第5話『希望野高校の百年桜』

クリーチャー瑠衣・5

『希望野高校の百年桜』



 Creature:[名]1創造されたもの,(神の)被造物.2 生命のあるもの 



 二日ぶりに外に出てみる気になった。


 力を使わずに、普通の人間として出られるか心配だったが、二日前のようにテレポすることもなければ、通りすがりの歩きスマホ人のスマホを壊しまくることも無かった。ただ、行く先々の信号が全て青になっていたことには気づかなかった。
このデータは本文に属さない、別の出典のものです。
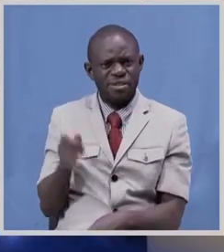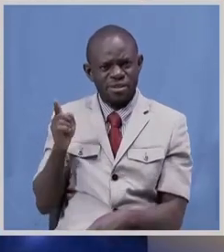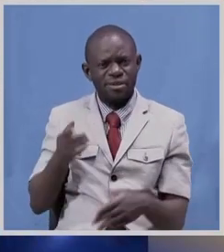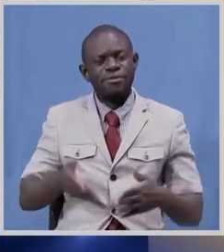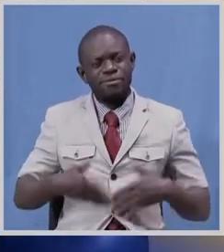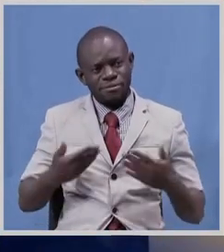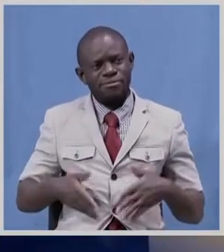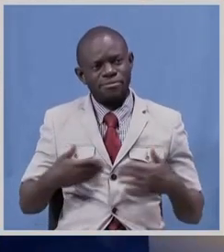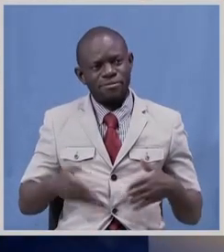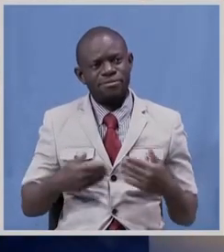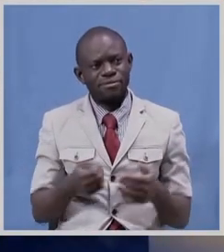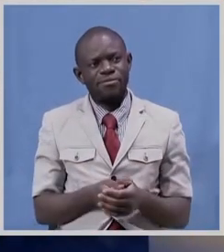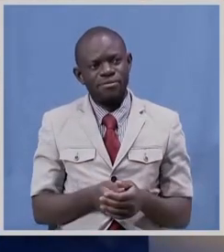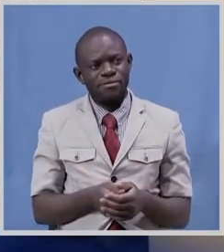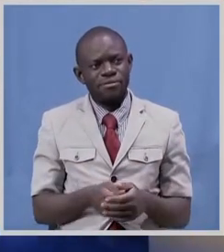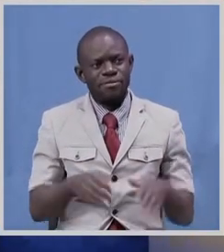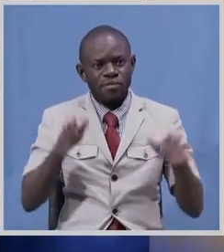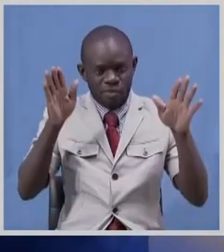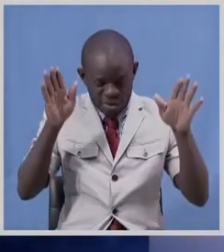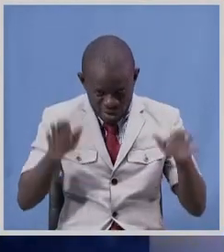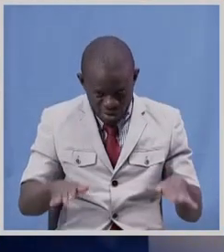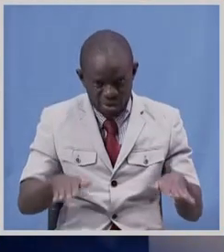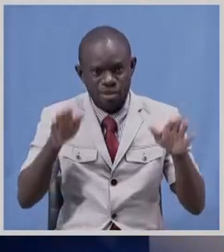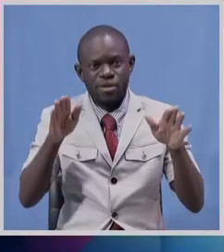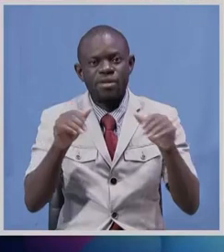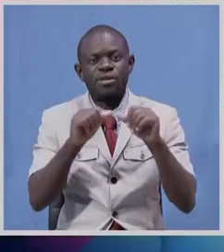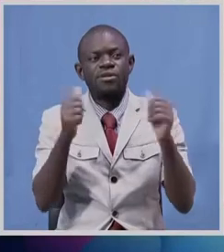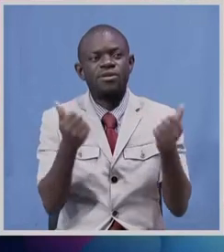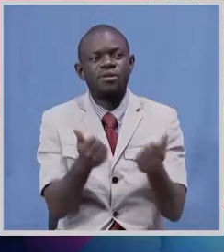trust for the gesture that we have done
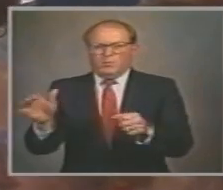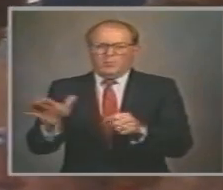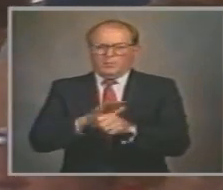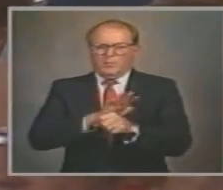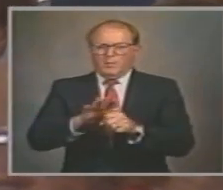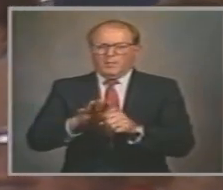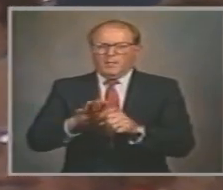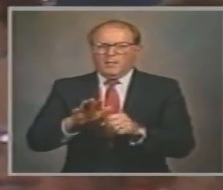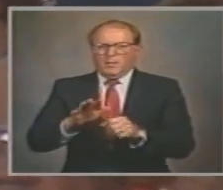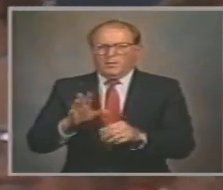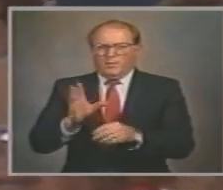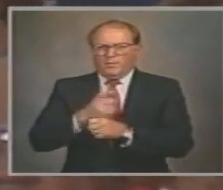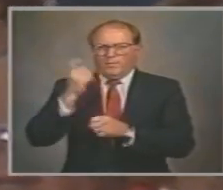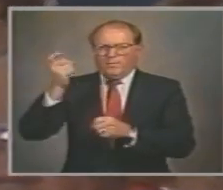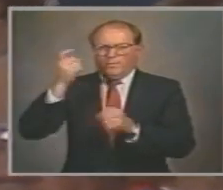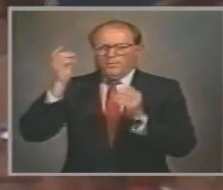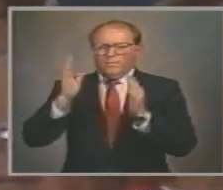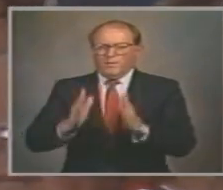last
 気が付いたら学校、グランウドに面したベンチに腰かけている。



「お、瑠衣じゃねえか。珍しいな、日曜の学校に、こんな早く……なんか用か?」

 野球部の杉本は、早朝練習で学校に来ている。そこに、かねてから心を寄せていた瑠衣が来たのだから、年相応に気持ちが飛躍した。

「学校の百年桜を見に来たの!」

 杉本の心が、自分に開かれるのを感じて、とっさに言った。

「ああ……もう八分咲きだもんな、そっか、じゃあな」

 杉本は、ジョギングとストレッチに心を戻して、グラウンドの向こうに行ってしまった。


 瑠衣は振り返ってみた。そこには言い訳に使った百年桜があった。


 どこにでもあるソメイヨシノであったが、並の樹齢の倍は生きていて、今年も立派に花を付けていた。

 腕を組みながら桜を見上げている男の人が現れた。不思議なことに古めかしい飛行服を着ている。穏やかな凛々しさに、瑠衣は思わず立ち上がってしまった。

「お、お早うございます」

 男の人は、びっくりして瑠衣を見た。そして周囲を確かめると口を開いた。

「きみ、ぼくのことが見えるのかい?」

「はい……人間じゃないんですか?」

「人間だよ。七十五年前の卒業生だけど」

「え……?」


 瑠衣は、やっとピンときた。この人は生きてる人じゃないことに。


「こいつは、学校が創立したときに記念に植えられたんだ。これを見るのが楽しみでね、年に一度、こうして楽しみにくるんだ」

 男の人から、微かに噴煙の臭いがした。

「あの……昔の軍人さんですか?」

「ああ、学徒兵だけどね。あ、学徒兵というのは……」

 その言いだしだけで、瑠衣には、その人のことが分かった。この人は、昭和十八年の学徒出陣で狩り出され、特攻要員に使われた帝国大学の学生さんだ。

「……喜んで行ったわけじゃない。でも強制……でもない。僕らだって、戦争が始まった時は小躍りしていたからね。共同幻想ではあったけど、それなりの身の処し方をしたつもりさ」

「特攻機で、アメリカの船に飛び込むとときも?」

「うん。あれしか無かった。死にたいわけじゃなかったし、納得していたわけでもない。でも、あれしか残っていなかった……僕が最後に部隊に送った無線分かるかい?」

「……お母さん?」

「それほどマザコンじゃない……海軍のバカヤロー!……さ」

「恨んでたんですか?」

「言葉って言うのは、いろんな意味を同時にこめられる。逆に言えば察する気持ちが無ければ、言葉の本当の意味なんか分からないけどね……今の人間は、それを自分に引きつけて好きなように解釈してるだけだ……お、運命の孫がやってきた」

 学徒兵の視線の先には、近寄って来る初老の男の人が見えた。


「お早うございます、校長先生」


 男の人はびっくりした顔をした。まだ誰にも自分が希望野高校の新校長だとは言っていない。昨日辞令をもらったばかりで、明日の初出勤を前に、人知れず学校の様子を見に来たのだから。

「どうして、僕が新校長だって分かったんだい……?」

「あ……お顔が校長先生してましたから、つい……」

「生徒に見破られるようじゃ、まだまだだね」

「先生は、喜んで校長を引き受けられたんですか?」

 学徒兵の影響だろうか、瑠衣は確信をついた質問をした。

「そりゃ、そのために校長昇任試験を受けたんだからね」


 言葉にはいろんな意味がこめられるんだと、瑠衣は、さっそく認識した。やっぱりね……そう思って横を向くと、学徒兵の姿は、もう無かった。

「先生のお爺さんて、特攻隊員だったんですね……」


 新校長が改めて目を丸くした。